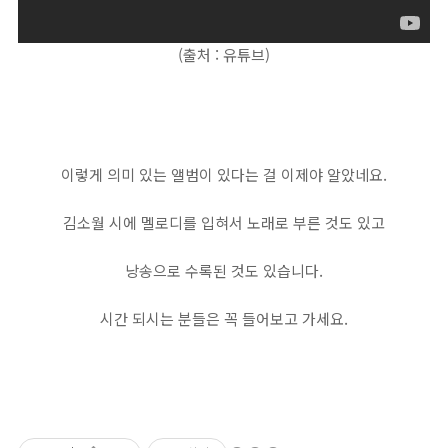
(출처 : 유튜브)
이렇게 의미 있는 앨범이 있다는 걸 이제야 알았네요.
김소월 시에 멜로디를 입혀서 노래로 부른 것도 있고
낭송으로 수록된 것도 있습니다.
시간 되시는 분들은 꼭 들어보고 가세요.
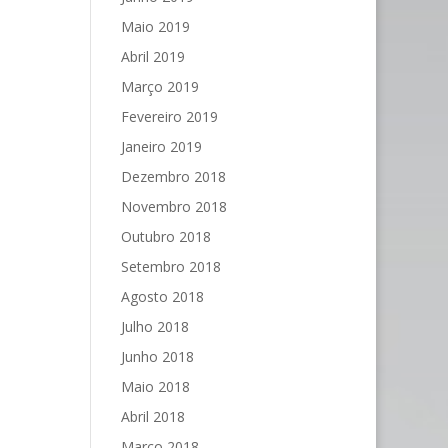
Maio 2019
Abril 2019
Março 2019
Fevereiro 2019
Janeiro 2019
Dezembro 2018
Novembro 2018
Outubro 2018
Setembro 2018
Agosto 2018
Julho 2018
Junho 2018
Maio 2018
Abril 2018
Março 2018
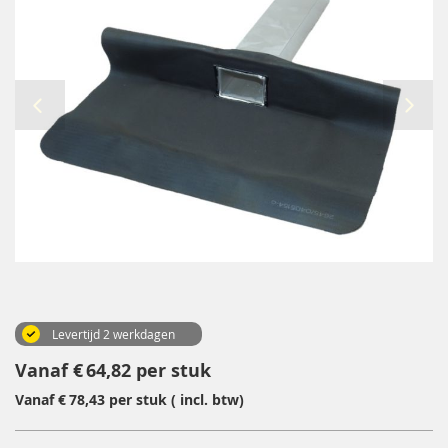
einde
van
de
afbeeldingen-
gallerij
Ga
naar
het
begin
Levertijd 2 werkdagen
van
Vanaf
64,82
per stuk
de
afbeeldingen-
Vanaf
78,43
per stuk
( incl. btw)
gallerij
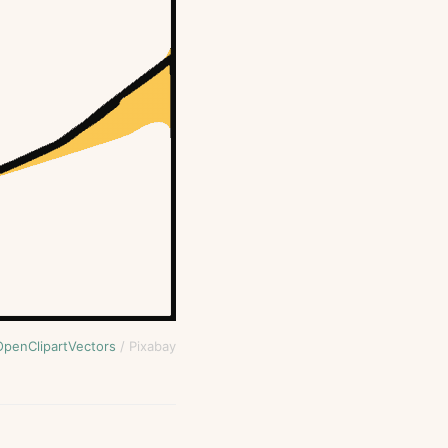
OpenClipartVectors
/ Pixabay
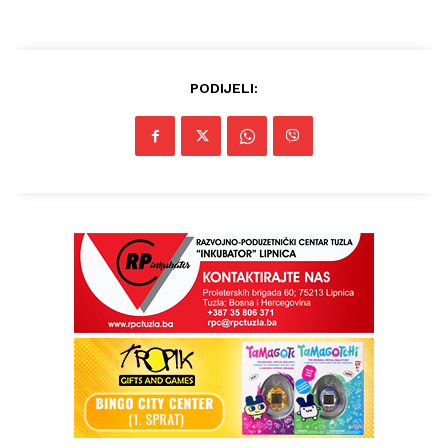
Info
PODIJELI:
O nama
Kontakt
Impressum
--------------------------------------------------
TASK TO CARRY OUT. Output the data exactly as it is, with the pictures dropped.

OUTPUT FOR THIS TASK.
(출처 : 유튜브)
이렇게 의미 있는 앨범이 있다는 걸 이제야 알았네요.
김소월 시에 멜로디를 입혀서 노래로 부른 것도 있고
낭송으로 수록된 것도 있습니다.
시간 되시는 분들은 꼭 들어보고 가세요.
Maio 2019
Abril 2019
Março 2019
Fevereiro 2019
Janeiro 2019
Dezembro 2018
Novembro 2018
Outubro 2018
Setembro 2018
Agosto 2018
Julho 2018
Junho 2018
Maio 2018
Abril 2018
Março 2018
einde
van
de
afbeeldingen-
gallerij
Ga
naar
het
begin
Levertijd 2 werkdagen
van
Vanaf
64,82
per stuk
de
afbeeldingen-
Vanaf
78,43
per stuk
( incl. btw)
gallerij
OpenClipartVectors
/ Pixabay
Info
PODIJELI:
O nama
Kontakt
Impressum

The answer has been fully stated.